Financial markets continued their winning ways in the first quarter of 2010 marking four consecutive quarters of positive stock market returns. The chart at right shows the impressive performance of small company stocks during the past three months and the fact that all major asset classes had positive returns.
The chart also shows impressive gains over the past twelve months, reminding us how dramatic the recovery has been from the depths of the financial crisis (S&P 500 up 50%). The consensus forecast a year ago was for a long, slow recovery of the world economy, which appears to be occurring. The snap-back in equity values can be attributed to a stabilization of the economy that has reduced uncertainty. No one expects a sudden jump in sales and earnings, but stock values have responded favorably as the risk of a market meltdown fades in the distance.
Can The Market Continue To Improve?
Many of us are feeling better about our nest eggs as we watch them recover much of their pre-crisis value. So how much upside remains? Unemployment remains high and sales and profits are still far from pre-crisis levels. The chart below provides an interesting perspective, showing the value of the S&P 500 index over the past 15 years, ignoring dividends. This provides a clear picture of the technology bubble and the financial crisis. Over the 15-year period the index has nearly tripled in value, but what a ride! It also shows that the 500 largest U.S. companies have, twice in the past ten years, been valued 30% above their current valuations. If we have some faith in the U.S. economy, it seems that we should be able to achieve those levels again, but through sustainable growth in sales and earnings and without the aid of an economic bubble. We are also certain to see some bumps in the road and some negative quarters along the way.
With returns that appear insignificant compared to stocks and the threat that inflation and higher interest rates will chew up bond values, why continue investing in bonds? Diversification is the key benefit of bonds, which was clearly demonstrated in 2008 when stocks were down 37% and the bond market was up 6%.
If Interest Rates Are Sure To Rise, Should We Get Out Of Bonds To Avoid Devaluation? Not necessarily, because if rates rise, a diversified bond portfolio could still perform better than cash or short-term bonds. Rising rates devalue bonds, but rates do not always rise for all bonds. The chart below shows how money market rates rose from less than 1% to over 4% between December 2003 and December 2005, and yet long-term rates actually fell. The steepness of the current yield curve reflects the expectation of increasing rates, but the increase could flatten the curve rather than result in higher yields at all maturities.
It is also worth noting that bond returns were positive in 2004 and 2005. As rising rates were devaluing bonds, interest income was sufficient to keep total returns positive.
But What If Inflation Takes Off Like It Did In The 1970s And Rates Skyrocket? Then it might make sense to look toward TIPS (Treasury Inflation Protected Securities) as a source of positive returns. The principal value of TIPS, which is paid at maturity, grows at the rate of inflation. However, this insurance against inflation is not free. If inflation turns out lower than projected, TIPS will underperform normal Treasury bonds.

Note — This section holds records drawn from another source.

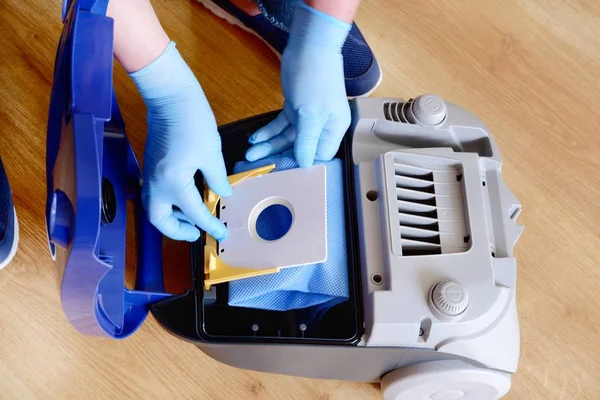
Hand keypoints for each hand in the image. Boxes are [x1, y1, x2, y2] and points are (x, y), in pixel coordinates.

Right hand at [131, 42, 230, 241]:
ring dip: (171, 218)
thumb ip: (217, 179)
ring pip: (155, 207)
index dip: (210, 225)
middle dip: (176, 231)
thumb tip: (224, 194)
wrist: (170, 96)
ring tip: (192, 219)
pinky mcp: (151, 165)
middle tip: (196, 233)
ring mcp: (151, 174)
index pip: (194, 213)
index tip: (222, 233)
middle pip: (159, 219)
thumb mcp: (211, 153)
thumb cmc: (192, 121)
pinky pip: (156, 194)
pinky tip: (186, 199)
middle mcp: (157, 183)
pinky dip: (169, 203)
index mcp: (174, 183)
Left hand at [245, 2, 351, 166]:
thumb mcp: (311, 115)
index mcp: (333, 130)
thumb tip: (304, 164)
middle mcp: (322, 126)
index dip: (302, 164)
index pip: (319, 156)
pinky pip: (280, 125)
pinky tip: (255, 138)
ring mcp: (308, 117)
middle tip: (257, 164)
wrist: (309, 47)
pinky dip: (268, 131)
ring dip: (268, 144)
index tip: (283, 171)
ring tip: (250, 153)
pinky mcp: (295, 108)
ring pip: (286, 137)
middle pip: (299, 148)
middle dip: (277, 155)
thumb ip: (306, 141)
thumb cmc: (317, 79)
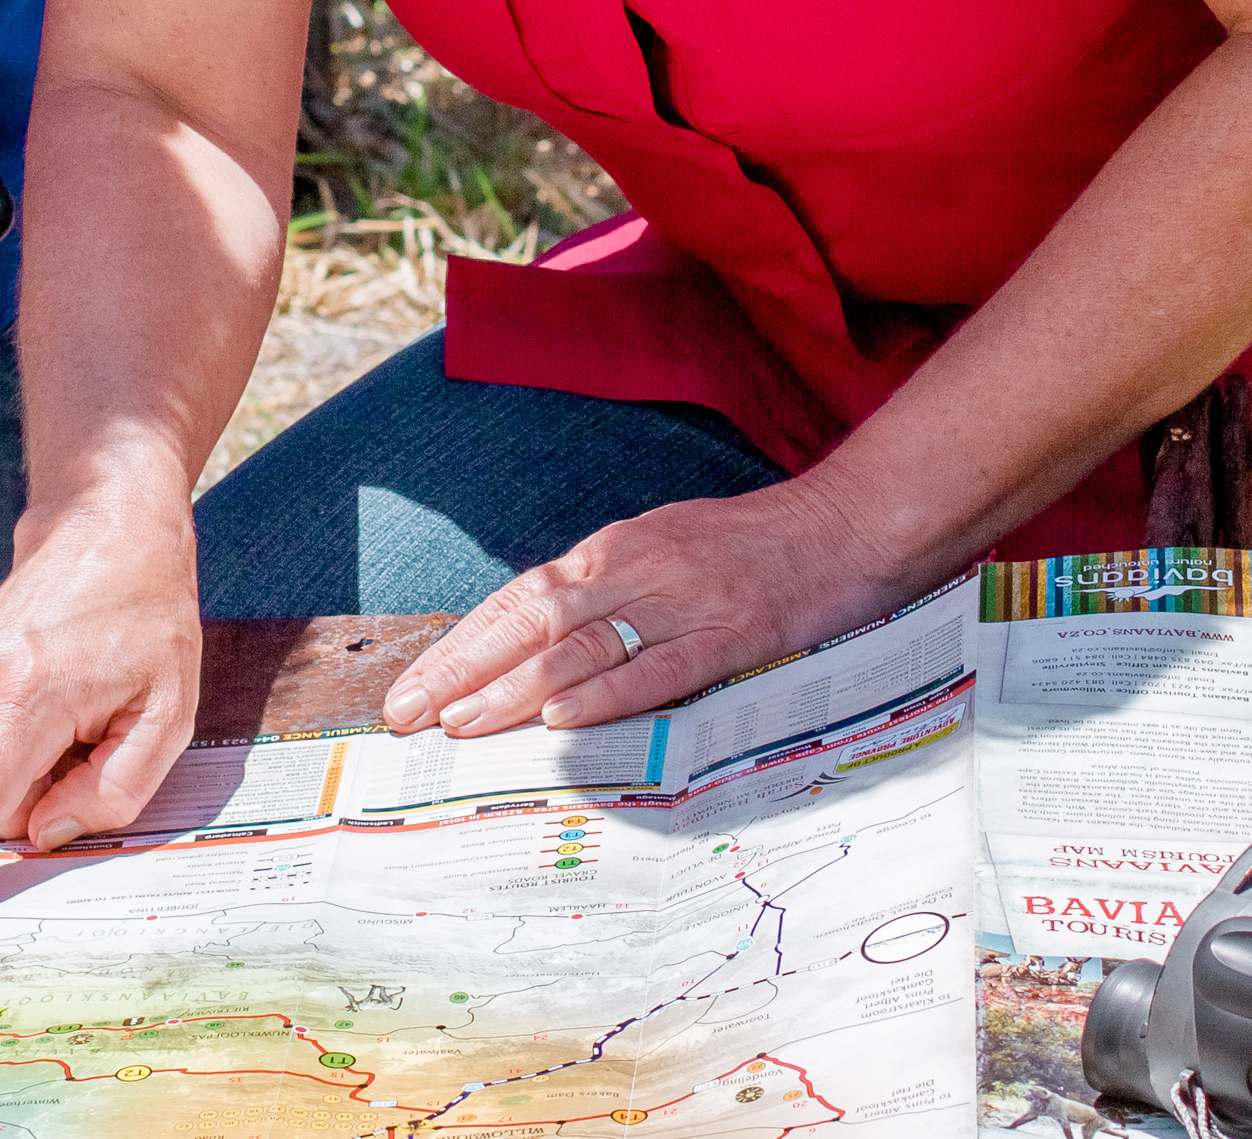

In summary, bonds provide diversification and TIPS diversify the bond portfolio and provide protection from unexpected inflation. Diversification has been described as, “always owning something that you wish you didn’t own.” In 2008 we were glad to own some bonds. Over the past twelve months it would have been nice to own only stocks. Bond diversification helps to stabilize returns, and in the long run, that is a good thing.